Question

In an isobaric process, $\Delta Q=\dfrac{K\gamma }{\gamma -1}$ where $\gamma =\dfrac{{{C}_{p}}}{{{C}_{v}}}$. What is K?
$\text{A}\text{. Pressure}$
$\text{B}\text{. Volume}$
$\text{C}\text{. }\Delta U$
$\text{D}\text{. }\Delta W$

Answer 1

Hint: In thermodynamics, isobaric process is a process in which pressure of the system remains constant throughout the process.
First law of thermodynamics will be helpful in solving this problem. According to this law, when heat is added to a system it is only used to change its internal energy and do some work.

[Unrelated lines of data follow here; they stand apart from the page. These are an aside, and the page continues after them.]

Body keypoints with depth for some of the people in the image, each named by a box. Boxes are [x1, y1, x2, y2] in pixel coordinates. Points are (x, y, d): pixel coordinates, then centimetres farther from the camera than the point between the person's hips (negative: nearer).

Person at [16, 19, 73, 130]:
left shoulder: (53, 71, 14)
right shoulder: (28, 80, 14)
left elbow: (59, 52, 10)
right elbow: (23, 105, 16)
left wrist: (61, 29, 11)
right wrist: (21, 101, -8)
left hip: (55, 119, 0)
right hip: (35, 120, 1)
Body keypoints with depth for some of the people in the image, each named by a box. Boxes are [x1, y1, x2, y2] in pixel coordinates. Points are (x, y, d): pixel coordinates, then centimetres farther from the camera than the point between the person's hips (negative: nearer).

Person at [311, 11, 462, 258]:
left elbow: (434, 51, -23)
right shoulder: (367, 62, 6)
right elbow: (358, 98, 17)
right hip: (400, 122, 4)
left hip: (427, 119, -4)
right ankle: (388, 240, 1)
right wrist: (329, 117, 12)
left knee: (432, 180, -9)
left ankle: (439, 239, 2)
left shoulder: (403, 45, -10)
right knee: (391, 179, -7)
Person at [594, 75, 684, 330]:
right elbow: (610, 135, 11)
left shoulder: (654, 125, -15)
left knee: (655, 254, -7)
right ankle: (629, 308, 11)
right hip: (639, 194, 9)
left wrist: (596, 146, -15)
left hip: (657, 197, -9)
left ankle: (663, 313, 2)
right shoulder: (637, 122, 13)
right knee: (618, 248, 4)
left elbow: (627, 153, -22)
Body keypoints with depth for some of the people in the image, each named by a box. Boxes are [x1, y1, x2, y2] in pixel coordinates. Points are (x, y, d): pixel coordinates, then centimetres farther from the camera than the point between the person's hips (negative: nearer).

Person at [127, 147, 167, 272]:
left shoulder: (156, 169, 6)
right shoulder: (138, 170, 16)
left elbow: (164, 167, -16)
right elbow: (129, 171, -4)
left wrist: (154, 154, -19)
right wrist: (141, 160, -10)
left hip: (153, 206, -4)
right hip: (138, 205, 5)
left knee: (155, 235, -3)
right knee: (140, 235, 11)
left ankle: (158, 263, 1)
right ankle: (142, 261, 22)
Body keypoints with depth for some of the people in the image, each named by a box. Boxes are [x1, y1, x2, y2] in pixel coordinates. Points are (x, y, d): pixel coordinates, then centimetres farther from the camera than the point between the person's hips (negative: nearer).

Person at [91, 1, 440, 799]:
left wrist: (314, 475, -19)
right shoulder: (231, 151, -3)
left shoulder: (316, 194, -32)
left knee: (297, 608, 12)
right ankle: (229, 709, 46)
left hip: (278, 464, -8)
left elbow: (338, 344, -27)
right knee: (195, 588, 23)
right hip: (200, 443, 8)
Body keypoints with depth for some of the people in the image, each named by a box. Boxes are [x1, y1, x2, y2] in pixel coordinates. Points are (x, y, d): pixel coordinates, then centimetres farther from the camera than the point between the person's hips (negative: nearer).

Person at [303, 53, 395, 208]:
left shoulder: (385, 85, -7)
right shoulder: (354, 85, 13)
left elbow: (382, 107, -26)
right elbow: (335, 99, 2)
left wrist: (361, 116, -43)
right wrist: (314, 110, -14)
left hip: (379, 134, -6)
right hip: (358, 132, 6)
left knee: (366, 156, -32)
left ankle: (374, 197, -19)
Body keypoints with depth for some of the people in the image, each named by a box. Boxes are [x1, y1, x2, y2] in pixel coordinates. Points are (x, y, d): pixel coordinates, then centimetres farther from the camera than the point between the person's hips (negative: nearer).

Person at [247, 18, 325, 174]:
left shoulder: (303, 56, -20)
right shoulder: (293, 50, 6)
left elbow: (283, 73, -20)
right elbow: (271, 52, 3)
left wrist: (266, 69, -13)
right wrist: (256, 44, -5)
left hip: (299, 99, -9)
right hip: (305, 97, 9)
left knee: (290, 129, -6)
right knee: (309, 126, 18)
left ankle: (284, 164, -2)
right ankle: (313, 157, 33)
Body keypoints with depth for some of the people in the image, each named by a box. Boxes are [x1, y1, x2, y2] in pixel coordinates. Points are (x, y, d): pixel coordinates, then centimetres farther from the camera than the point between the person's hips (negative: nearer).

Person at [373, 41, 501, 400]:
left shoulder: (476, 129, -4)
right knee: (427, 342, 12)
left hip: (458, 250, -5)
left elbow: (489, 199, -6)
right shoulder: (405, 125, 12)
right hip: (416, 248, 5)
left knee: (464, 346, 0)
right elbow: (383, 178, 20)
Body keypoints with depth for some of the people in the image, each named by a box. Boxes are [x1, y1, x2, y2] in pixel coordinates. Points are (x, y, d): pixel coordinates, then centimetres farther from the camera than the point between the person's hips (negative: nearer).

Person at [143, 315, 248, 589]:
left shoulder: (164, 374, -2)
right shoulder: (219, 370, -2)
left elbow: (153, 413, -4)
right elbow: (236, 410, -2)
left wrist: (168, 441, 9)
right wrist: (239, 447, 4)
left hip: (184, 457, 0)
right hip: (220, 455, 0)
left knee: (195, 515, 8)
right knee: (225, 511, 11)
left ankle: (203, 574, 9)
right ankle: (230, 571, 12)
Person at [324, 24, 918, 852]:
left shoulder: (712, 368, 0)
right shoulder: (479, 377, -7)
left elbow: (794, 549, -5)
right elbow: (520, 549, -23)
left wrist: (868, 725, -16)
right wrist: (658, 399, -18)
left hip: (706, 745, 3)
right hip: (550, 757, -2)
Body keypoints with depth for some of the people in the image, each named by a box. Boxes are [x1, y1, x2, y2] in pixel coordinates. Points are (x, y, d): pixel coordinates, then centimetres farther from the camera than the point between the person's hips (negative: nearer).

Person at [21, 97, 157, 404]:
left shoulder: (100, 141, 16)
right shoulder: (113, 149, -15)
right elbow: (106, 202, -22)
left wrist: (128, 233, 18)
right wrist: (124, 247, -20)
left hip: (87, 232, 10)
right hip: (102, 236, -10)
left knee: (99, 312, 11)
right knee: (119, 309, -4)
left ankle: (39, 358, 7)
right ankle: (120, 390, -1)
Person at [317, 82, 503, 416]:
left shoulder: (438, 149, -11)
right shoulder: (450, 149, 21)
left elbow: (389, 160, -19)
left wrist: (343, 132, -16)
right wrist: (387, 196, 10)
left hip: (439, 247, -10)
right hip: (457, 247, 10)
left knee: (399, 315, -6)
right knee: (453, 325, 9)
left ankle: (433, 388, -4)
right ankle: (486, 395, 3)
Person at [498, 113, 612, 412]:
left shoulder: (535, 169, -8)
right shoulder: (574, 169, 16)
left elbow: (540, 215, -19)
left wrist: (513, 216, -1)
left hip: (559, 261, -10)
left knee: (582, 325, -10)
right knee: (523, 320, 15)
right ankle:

Formula used: For an isobaric process, Heat $\Delta Q=n{{C}_{p}}\Delta T$ and work done on the system $\Delta W=nR\Delta T$

Complete step by step answer:
First law of thermodynamics states, “the internal energy of a system has to be equal to the work that is being done on the system, plus or minus the heat that flows in or out of the system respectively and any other work that is done on the system.”
If $\Delta Q$ is the heat added to system, $\Delta U$ be the change in its internal energy and, $\Delta W$ is the work done on the system then according to first law of thermodynamics
$\Delta Q=\Delta U+\Delta W$
This law is based on conservation of energy, for heat being a form of energy can neither be created nor destroyed.
A thermodynamic process is the process when the values of thermodynamic variables associated with a system change from one equilibrium to another.
In an isobaric process, pressure does not change throughout the process.
For an isobaric process, $\Delta U=n{{C}_{v}}\Delta T$and $\Delta W=nR\Delta T$
Therefore according to first law,
$\Delta Q=n{{C}_{v}}\Delta T+nR\Delta T$
Since ${{C}_{p}}={{C}_{v}}+R$
$\Delta Q=n{{C}_{p}}\Delta T$ …..(1)
Where ${{C}_{p}}$and ${{C}_{v}}$ are molar heat capacity at constant pressure and volume respectively. $R$ is the universal gas constant and $n$is the number of moles of gas.
According to the question, $\Delta Q=\dfrac{K\gamma }{\gamma -1}$
Let us simplify this equation by substituting $\gamma =\dfrac{{{C}_{p}}}{{{C}_{v}}}$ and the equation it with equation (1).
$\Delta Q=\dfrac{K\dfrac{{{C}_{p}}}{{{C}_{v}}}}{\dfrac{{{C}_{p}}}{{{C}_{v}}}-1}=\dfrac{K{{C}_{p}}}{{{C}_{p}}-{{C}_{v}}}$
$\Delta Q=\dfrac{K{{C}_{p}}}{R}$ (because ${{C}_{p}}={{C}_{v}}+R$)
$\Rightarrow \Delta Q=\dfrac{K{{C}_{p}}}{R}=n{{C}_{p}}\Delta T$
On solving, we get
$K=nR\Delta T=\Delta W$

So, the correct answer is “Option D”.

Note: Heat is defined as energy in transit as a result of temperature difference.
Work done, in the thermodynamics process, is defined as a product of pressure on the system and change in its volume. In an isobaric process, for an ideal gas, if P and $V$ are pressure and the volume of the system respectively, then
$\Delta W=P\Delta V=nR\Delta T$